Essentiellement, l'organisme annonce ce que beaucoup ont déjà pressenti, soit «des changements majeurs dans la composition de l'économie mondiale».

Et pas les moindres puisque les États-Unis, première puissance mondiale, se retrouveront au troisième rang, derrière la Chine et l'Inde, juste devant le Brésil

Saturation

Dans une longue étude, dont des extraits ont été récemment dévoilés par l'agence Bloomberg, Schroder élabore sur les facteurs importants qui freineront la croissance économique à long terme.

D'abord, les prévisions démographiques montrent que la population mondiale augmentera de deux milliards d'habitants d'ici 2050, ou de 30%. Et croissance des pays émergents oblige, trois milliards de personnes durant ce temps joindront les rangs des «consommateurs» de la planète. C'est-à-dire des gens capables de dépenser de 10 à 100$ US par jour.

Une bonne nouvelle? Oui et non.

Avec cet afflux de nouveaux consommateurs, la taille de l'économie mondiale sera multipliée par trois, évalue Schroder. Voilà pour la bonne nouvelle.

Par contre, il en découlera une demande additionnelle pour toutes sortes de biens (autos, logements, aliments, etc.), ce qui poussera l'environnement «à ses limites», préviennent les experts de Schroder, pourtant peu enclins aux déclarations éco-alarmistes.

Pour répondre à la demande, il faudra 35% de plus de nourriture et 37% d'énergie supplémentaire (chiffres de l'OCDE). La planète sera probablement incapable d'en donner autant... d'où «la saturation» au plan économique.

En outre, un autre frein majeur viendra du vieillissement de la population dans certains pays. Avec une fécondité moindre et une espérance de vie accrue, cela entraînera une diminution de la population en âge de travailler.

En revanche, des pays émergents comme l'Indonésie, l'Inde ou certains pays africains bénéficieront de leur population plus jeune.

Sur ce nouvel échiquier, l'Asie se taillera la part du lion. Pesant respectivement 28% et 18% du PIB global en 2060, la Chine et l'Inde représenteront ensemble près de l'économie planétaire, affirme l'OCDE.

La zone euro, quant à elle, verra son poids quasiment divisé par deux, à 9%, tandis que les États-Unis glisseront de 23% en 2011 à 16% et le Japon passer de 7 à 3%.

Quoi faire?

En scrutant leur boule de cristal, Schroder et l'OCDE ne voient pas un avenir tout en noir, au contraire. Mais il faudra faire les choses autrement.

«La crise (qui s'annonce) est une occasion de nous sensibiliser au concept du développement durable», affirme Schroder, qui propose aussi des pistes de développement.

Ces solutions sont pour la plupart bien connues: les gouvernements doivent recourir à des politiques fiscales qui encouragent, entre autres, la construction de maisons plus petites, l'usage du transport en commun ou encore une consommation plus modérée d'aliments.

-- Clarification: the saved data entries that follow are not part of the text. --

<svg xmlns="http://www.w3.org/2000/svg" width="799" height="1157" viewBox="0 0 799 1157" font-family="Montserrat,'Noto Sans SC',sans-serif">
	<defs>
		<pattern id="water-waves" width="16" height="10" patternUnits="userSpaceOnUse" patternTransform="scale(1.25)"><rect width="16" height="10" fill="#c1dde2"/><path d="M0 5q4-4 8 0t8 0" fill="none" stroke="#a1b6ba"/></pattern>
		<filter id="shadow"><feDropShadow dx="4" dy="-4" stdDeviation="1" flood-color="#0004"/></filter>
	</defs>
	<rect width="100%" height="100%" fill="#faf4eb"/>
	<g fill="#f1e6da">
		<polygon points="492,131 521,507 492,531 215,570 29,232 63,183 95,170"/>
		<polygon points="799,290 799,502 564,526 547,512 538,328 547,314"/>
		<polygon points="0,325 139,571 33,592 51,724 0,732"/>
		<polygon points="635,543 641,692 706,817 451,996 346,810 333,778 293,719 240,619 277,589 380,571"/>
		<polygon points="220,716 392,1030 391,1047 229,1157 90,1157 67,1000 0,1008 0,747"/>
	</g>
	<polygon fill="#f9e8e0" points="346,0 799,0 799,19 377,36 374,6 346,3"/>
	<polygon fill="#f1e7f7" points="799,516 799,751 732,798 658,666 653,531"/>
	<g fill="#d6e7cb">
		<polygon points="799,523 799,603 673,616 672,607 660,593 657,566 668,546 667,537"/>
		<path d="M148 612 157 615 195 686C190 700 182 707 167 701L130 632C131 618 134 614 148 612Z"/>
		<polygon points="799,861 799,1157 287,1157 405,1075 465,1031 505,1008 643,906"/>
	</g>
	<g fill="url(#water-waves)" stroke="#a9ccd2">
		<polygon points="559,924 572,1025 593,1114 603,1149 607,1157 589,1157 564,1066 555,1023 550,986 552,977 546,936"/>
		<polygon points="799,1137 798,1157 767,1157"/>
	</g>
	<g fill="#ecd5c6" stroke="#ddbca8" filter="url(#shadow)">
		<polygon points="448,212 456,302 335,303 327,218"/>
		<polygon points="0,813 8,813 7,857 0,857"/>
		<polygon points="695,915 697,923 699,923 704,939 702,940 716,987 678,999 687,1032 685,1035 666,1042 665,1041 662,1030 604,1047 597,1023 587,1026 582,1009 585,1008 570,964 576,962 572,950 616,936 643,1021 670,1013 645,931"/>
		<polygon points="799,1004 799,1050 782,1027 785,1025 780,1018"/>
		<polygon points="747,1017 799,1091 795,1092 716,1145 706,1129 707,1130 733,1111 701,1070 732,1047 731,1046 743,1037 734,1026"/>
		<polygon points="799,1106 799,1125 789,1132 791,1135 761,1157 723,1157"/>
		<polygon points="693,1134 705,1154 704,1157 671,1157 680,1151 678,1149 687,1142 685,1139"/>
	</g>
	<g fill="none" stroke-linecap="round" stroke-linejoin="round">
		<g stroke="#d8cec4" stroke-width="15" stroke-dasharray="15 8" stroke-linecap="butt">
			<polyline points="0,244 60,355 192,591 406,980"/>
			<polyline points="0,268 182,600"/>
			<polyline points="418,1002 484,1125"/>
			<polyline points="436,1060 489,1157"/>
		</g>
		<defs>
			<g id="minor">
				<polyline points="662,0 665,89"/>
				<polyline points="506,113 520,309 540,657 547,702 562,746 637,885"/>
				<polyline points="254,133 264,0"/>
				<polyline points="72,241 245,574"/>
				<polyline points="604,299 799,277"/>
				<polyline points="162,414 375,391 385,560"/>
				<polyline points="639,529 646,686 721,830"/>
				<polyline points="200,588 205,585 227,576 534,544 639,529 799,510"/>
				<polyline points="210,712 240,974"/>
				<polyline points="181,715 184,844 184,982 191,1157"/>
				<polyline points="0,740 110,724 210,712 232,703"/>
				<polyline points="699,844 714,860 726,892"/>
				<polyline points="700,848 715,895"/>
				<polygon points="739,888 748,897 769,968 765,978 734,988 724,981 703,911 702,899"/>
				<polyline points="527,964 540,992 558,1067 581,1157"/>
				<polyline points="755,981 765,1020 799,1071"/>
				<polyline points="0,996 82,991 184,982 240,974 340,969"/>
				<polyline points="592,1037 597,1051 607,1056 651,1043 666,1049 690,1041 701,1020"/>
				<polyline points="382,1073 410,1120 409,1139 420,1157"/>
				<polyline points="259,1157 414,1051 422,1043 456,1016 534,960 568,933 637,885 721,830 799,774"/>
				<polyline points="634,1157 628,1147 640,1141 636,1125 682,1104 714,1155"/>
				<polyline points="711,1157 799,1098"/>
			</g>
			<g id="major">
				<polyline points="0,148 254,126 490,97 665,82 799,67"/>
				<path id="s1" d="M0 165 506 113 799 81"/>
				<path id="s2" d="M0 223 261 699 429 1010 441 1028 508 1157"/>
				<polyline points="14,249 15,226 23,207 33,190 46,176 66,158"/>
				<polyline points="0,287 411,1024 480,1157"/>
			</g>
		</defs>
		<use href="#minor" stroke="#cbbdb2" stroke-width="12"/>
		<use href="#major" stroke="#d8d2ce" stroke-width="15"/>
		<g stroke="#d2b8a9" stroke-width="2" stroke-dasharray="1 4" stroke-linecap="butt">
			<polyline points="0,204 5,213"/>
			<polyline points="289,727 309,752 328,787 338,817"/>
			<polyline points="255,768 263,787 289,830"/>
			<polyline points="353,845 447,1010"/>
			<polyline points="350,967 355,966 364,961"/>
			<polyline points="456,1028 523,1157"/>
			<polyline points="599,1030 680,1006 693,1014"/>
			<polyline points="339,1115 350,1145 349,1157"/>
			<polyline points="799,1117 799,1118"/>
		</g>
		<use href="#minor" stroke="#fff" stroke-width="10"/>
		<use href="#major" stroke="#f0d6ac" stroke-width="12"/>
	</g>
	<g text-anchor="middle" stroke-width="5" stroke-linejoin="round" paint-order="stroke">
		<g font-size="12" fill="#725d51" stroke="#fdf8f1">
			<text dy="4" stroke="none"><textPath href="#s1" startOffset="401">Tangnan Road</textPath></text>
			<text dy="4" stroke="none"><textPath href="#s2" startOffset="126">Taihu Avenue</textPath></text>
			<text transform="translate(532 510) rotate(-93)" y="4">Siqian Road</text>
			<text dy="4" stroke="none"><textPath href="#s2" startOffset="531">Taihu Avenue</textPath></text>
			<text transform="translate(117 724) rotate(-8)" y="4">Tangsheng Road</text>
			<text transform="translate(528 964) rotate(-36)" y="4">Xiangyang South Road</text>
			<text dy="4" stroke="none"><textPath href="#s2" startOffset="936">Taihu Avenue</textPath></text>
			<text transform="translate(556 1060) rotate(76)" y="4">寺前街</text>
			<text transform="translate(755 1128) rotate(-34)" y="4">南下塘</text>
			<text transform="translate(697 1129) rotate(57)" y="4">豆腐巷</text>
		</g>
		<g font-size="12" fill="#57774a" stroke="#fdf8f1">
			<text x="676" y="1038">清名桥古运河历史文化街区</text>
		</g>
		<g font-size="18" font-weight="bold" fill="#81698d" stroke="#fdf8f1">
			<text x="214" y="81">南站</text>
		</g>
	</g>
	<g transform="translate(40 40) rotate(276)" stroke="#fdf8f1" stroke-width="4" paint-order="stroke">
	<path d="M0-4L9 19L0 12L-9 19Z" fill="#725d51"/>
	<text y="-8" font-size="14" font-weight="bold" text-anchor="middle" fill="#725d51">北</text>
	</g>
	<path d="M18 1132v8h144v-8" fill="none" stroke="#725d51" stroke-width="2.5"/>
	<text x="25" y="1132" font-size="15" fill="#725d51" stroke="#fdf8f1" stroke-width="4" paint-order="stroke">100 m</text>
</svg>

Un tel scénario n'est pas dépourvu de sens au plan économique, ajoute Schroder. Car les investisseurs seront davantage tentés de miser sur les meilleurs projets éco-responsables, encourageant les entreprises qui innovent et qui gaspillent moins les ressources naturelles. D'où la naissance d'un nouveau modèle économique.

Dans son étude, l'OCDE revient aussi sur des solutions connues visant à aider les pays riches à s'adapter à la nouvelle réalité mondiale.

«À mesure que les pays émergents (...) occuperont une place majeure dans le paysage économique global, nous serons confrontés à de nouveaux défis pour garantir à tous un monde prospère et durable, disait le secrétaire général de l'organisme, Angel Gurria, en commentant l'étude récemment. «L'éducation et la productivité devront être partout des priorités, car ce seront les principaux moteurs de la croissance».

Encore des «paroles creuses? Pas nécessairement.

L'OCDE a fait ses calculs. Il en ressort que des réformes énergiques pourraient accroître les niveaux de vie sur la planète de 16% en moyenne au cours des 50 prochaines années par rapport au scénario prévisionnel utilisé. Autrement dit, si l'on corrige le tir, le monde s'en portera mieux, à tous points de vue.